EXCERPTED PASSAGE:
—————
I'll never forget the first time we saw 'The Butcher'. He was this big pig-demon thing that would hack people up, and he stayed locked in this room, and for some reason we were dumb enough to open the door to it, and he chased and hacked us up. It was quite scary at the time. I loved it.

STRONG TRUTH!

Seriously, that is a great moment in gaming.
 
 
lonely as a cloud...
10:19 / 19.10.05
God, I feel so nerdy...but one of my favourite video game moments was playing the first Knights of the Old Republic. As a male character. Um, slight spoilers here...
 
 
 
 
So, I'd spent the whole game wooing Bastilla (the female lead), and when I finally managed to talk her into saying "Kiss me, you fool!", that was kinda cool. But the best scene was near the end - Bastilla has been turned to the dark side, and I'd been playing light side, so just before the final confrontation between me and Malak (the dark jedi head honcho), I had to fight Bastilla. I beat her, and then there's a conversation, where you can kill her or try to bring her back to the light. I talked her around, telling her that I loved her, she said she loved me, and there was some really nice dialog - really very tender and just lovely, without being overly sentimental or sloppy. I thought it was great.
—————
Data records
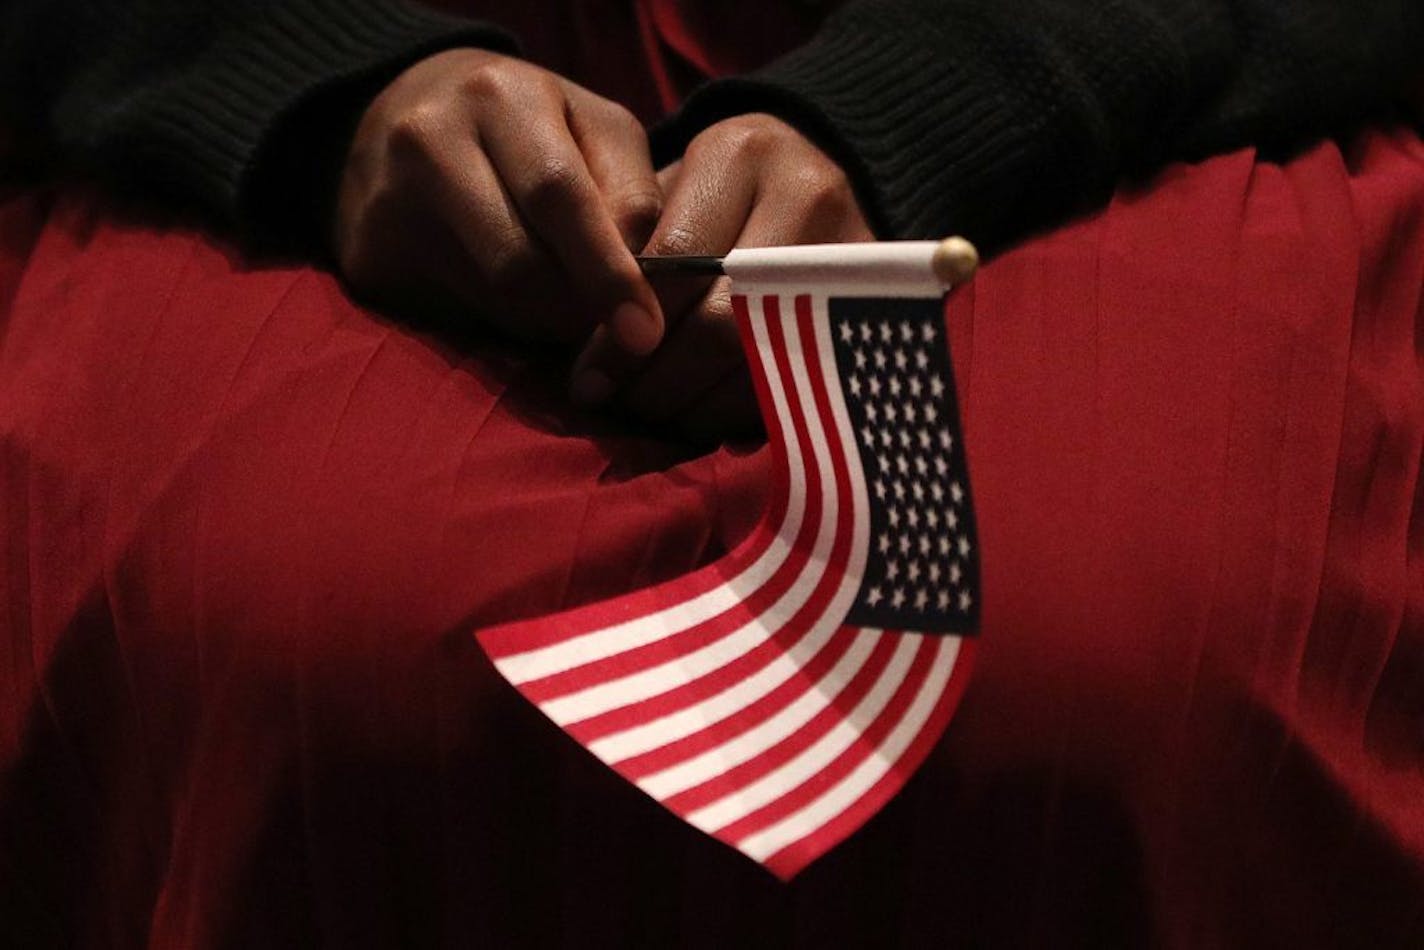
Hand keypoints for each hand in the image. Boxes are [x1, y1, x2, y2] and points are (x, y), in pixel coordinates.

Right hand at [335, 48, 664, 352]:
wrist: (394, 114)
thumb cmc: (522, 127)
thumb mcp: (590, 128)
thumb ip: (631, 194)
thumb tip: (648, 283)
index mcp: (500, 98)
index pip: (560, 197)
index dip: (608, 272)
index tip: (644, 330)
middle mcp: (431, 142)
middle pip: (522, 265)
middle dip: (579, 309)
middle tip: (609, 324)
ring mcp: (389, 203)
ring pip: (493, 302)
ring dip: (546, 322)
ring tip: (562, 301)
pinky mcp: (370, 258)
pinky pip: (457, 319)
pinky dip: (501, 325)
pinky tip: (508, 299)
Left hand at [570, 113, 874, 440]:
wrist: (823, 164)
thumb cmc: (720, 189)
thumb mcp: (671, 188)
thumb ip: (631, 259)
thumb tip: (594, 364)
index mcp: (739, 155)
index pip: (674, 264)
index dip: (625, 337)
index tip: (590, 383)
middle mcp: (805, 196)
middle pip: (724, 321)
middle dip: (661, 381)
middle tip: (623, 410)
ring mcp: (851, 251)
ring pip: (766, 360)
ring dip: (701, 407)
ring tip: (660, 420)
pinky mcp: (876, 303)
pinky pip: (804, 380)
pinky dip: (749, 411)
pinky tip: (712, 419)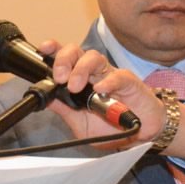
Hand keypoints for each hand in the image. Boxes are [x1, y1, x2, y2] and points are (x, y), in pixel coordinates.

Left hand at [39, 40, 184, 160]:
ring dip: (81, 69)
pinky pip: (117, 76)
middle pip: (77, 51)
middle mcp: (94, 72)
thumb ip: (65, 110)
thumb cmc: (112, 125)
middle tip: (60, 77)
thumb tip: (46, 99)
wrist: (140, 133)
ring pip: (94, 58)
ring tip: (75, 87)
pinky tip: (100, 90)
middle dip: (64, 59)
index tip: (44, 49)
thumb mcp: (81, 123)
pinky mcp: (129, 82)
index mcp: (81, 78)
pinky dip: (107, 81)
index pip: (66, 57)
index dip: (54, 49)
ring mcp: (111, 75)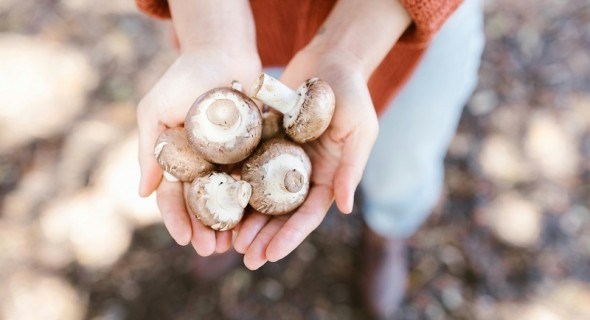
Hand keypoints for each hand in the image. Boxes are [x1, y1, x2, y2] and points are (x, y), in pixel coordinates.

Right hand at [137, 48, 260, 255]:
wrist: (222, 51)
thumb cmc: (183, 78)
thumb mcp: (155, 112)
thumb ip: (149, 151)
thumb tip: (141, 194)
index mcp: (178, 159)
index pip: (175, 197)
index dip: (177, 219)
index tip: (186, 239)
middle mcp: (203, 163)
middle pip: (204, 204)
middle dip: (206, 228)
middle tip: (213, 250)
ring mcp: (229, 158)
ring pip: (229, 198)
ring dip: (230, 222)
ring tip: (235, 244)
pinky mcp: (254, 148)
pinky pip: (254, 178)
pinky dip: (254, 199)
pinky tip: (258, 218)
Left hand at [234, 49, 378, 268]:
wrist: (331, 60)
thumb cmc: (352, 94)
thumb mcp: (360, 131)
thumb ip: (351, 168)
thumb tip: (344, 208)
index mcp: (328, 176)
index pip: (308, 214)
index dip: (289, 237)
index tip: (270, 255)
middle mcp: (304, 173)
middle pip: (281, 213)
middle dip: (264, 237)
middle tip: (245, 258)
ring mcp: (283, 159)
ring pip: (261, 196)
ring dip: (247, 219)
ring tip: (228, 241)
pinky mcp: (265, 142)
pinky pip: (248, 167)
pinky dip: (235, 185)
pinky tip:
—————
WORK INSTRUCTION: Copy the gaming post starting at "I'll never forget" and ending at "moment in gaming.", but switch "scary" to "frightening".

RESPONSE BELOW:
I'll never forget the first time we saw 'The Butcher'. He was this big pig-demon thing that would hack people up, and he stayed locked in this room, and for some reason we were dumb enough to open the door to it, and he chased and hacked us up. It was quite frightening at the time. I loved it.

STRONG TRUTH!

Seriously, that is a great moment in gaming.